● INSTRUCTIONS FOR THE TASK
Render the entry lines below as a numbered list, starting at the line containing "say temperature, digital" and ending at the line containing "State: 2.625 in". Leave out blank lines and the pictures.

+++ DATA SUPPLIED

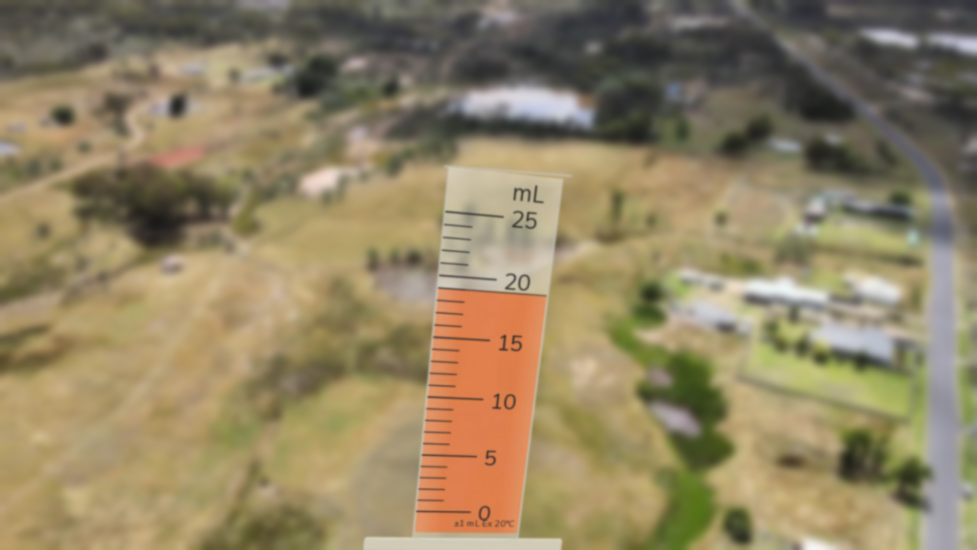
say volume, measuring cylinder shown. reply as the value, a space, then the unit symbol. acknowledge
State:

++++++
+++ DATA SUPPLIED

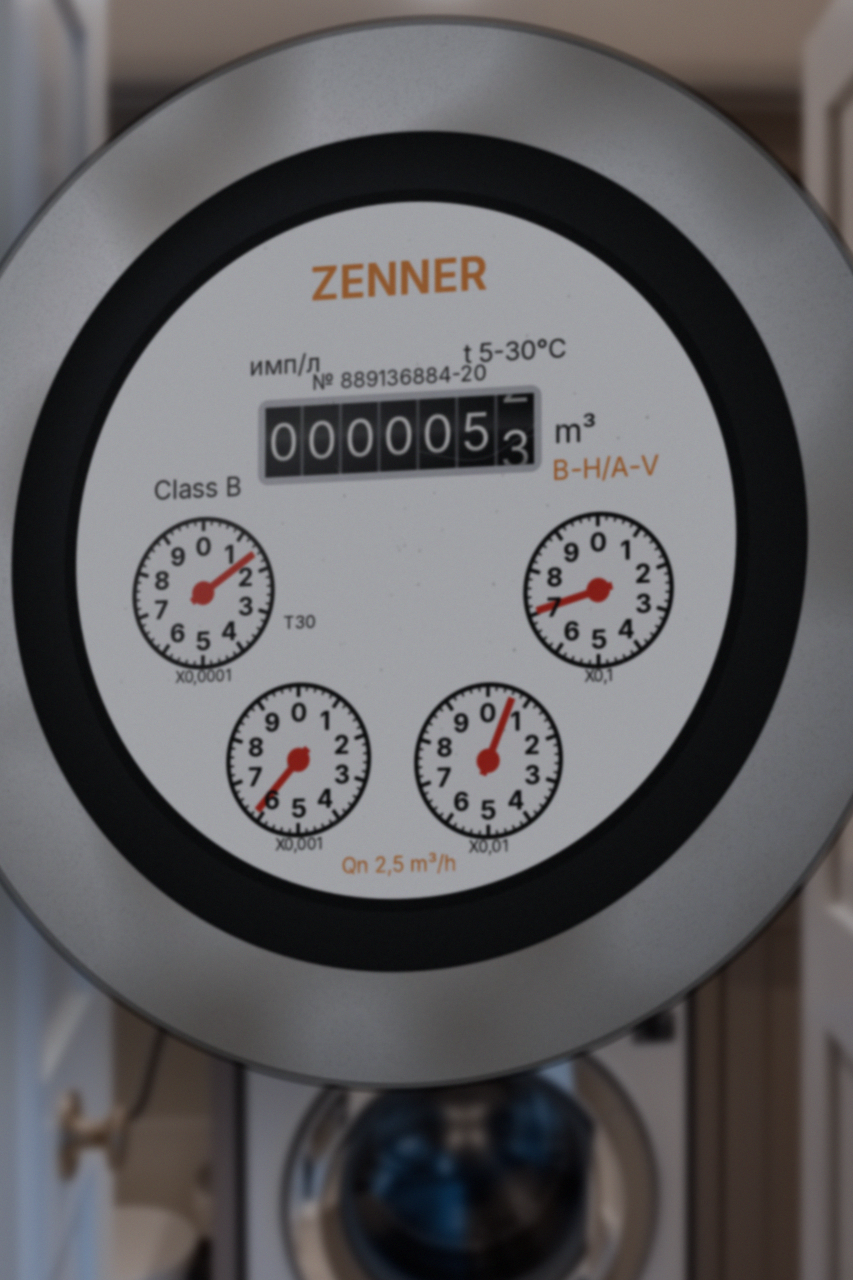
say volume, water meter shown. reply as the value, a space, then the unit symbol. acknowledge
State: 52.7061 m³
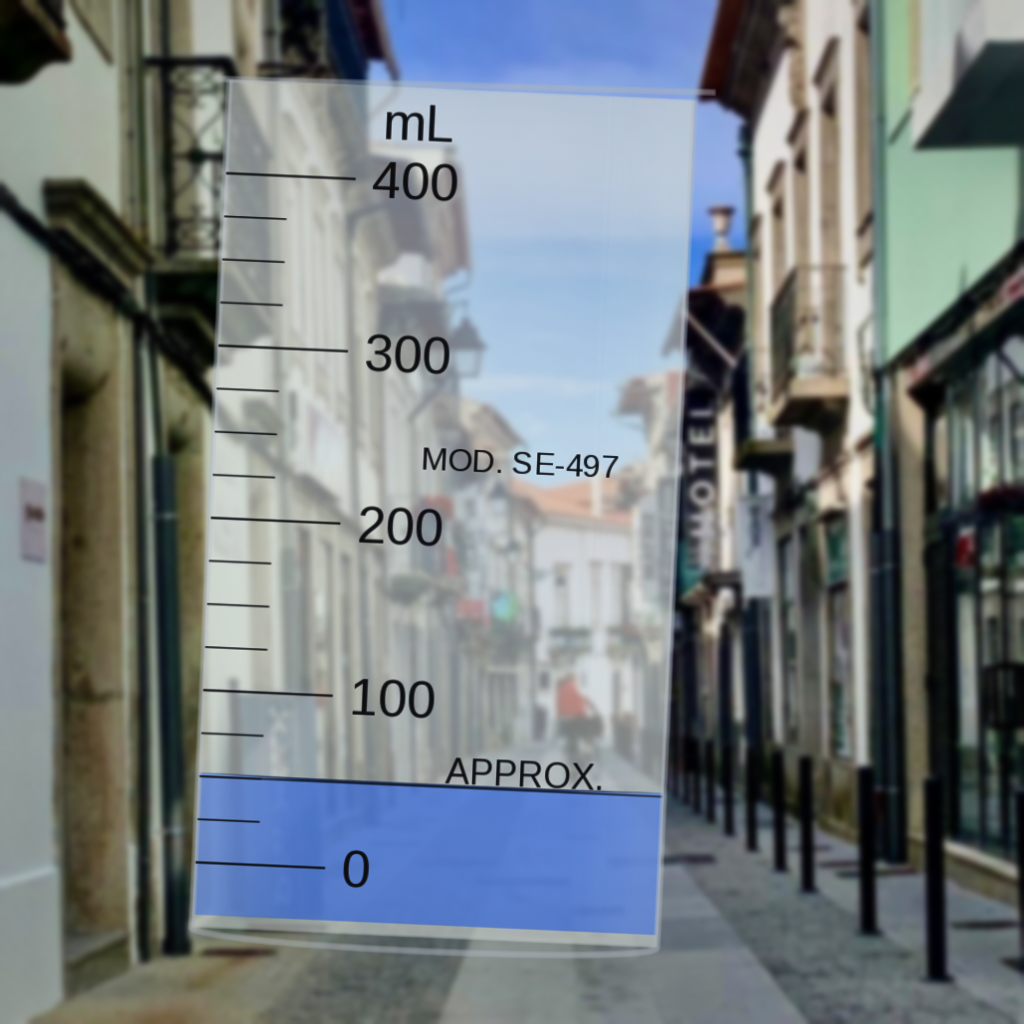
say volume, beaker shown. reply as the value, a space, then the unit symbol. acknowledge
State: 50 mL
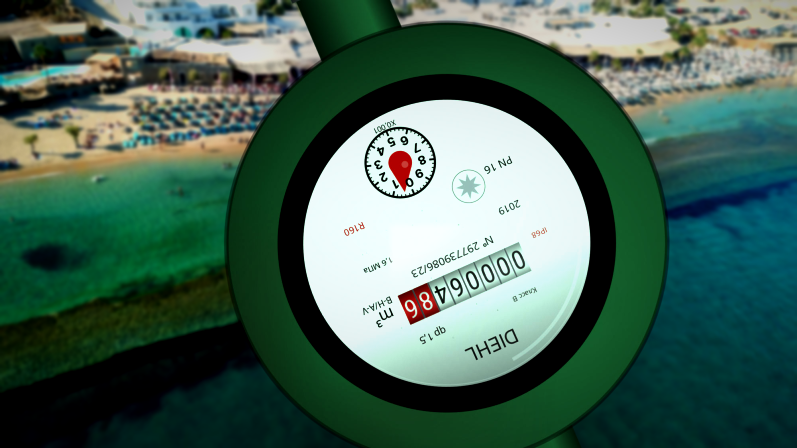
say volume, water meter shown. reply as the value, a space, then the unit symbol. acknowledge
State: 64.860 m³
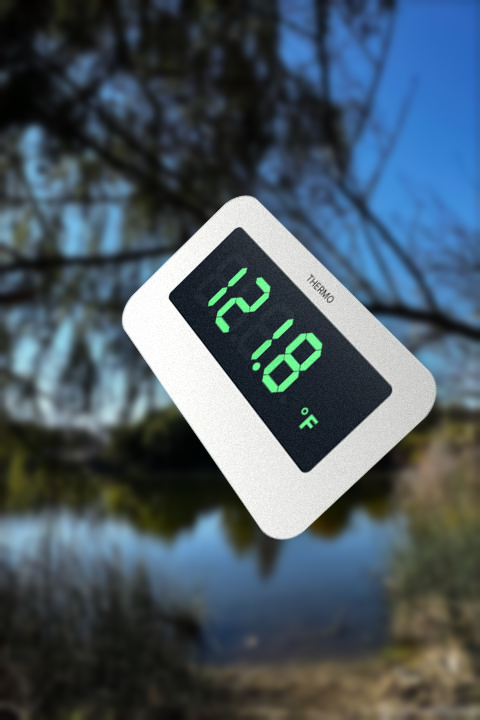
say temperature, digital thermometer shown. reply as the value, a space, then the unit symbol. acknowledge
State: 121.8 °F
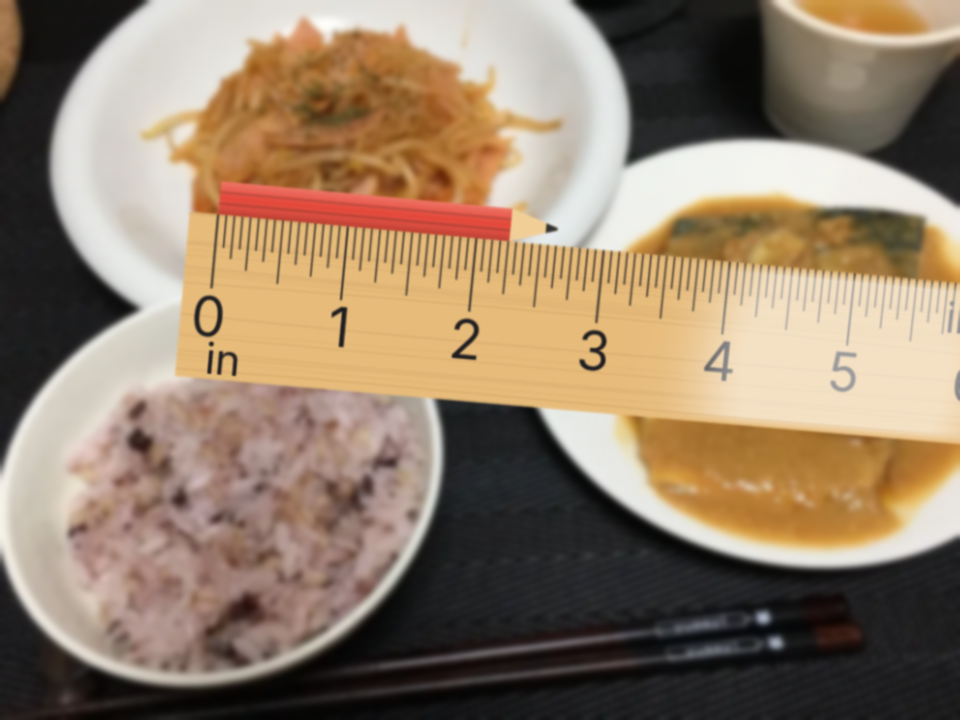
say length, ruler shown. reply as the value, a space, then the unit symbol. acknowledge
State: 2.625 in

++++++

● ANSWER TO THIS EXERCISE
1. say temperature, digital thermometer shown. reply as the value, a space, then the unit symbol. acknowledge
2. State: 121.8 °F
3. say length, ruler shown. reply as the value, a space, then the unit symbol. acknowledge
4. State: 2.625 in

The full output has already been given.